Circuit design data
^^^^^^^^^^^^^^^^
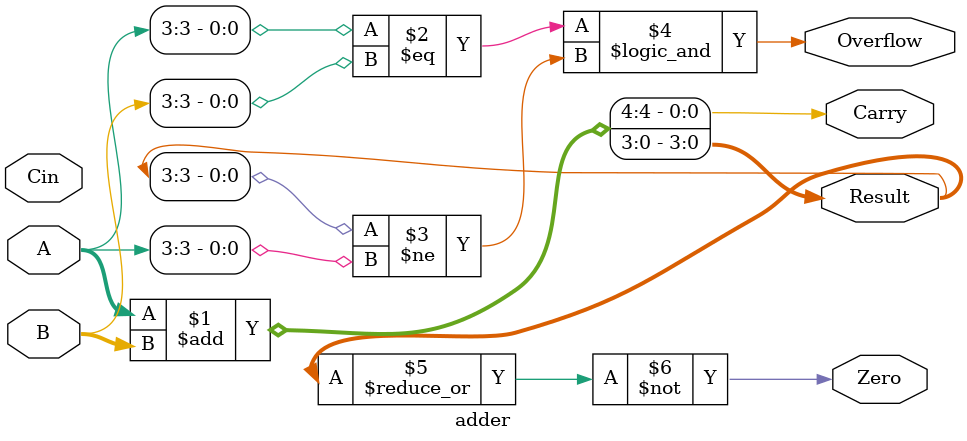
<source format=v>
module adder(
        input Cin,
        input [3:0] A,
        input [3:0] B,
        output reg [3:0] Result,
        output reg Carry,
        output reg Zero,
        output reg Overflow
    );
    assign {Carry, Result} = A + B;
    assign Overflow = (A[3] == B[3] && Result[3] != A[3]);
    assign Zero = ~(| Result);

endmodule

</source>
^^^^^^^^^^^^^^^^
**Work item:** Which lines above include "assign"? Show each of them by copying it.

**Result below:**
    assign {Carry, Result} = A + B;
    assign Overflow = (A[3] == B[3] && Result[3] != A[3]);
    assign Zero = ~(| Result);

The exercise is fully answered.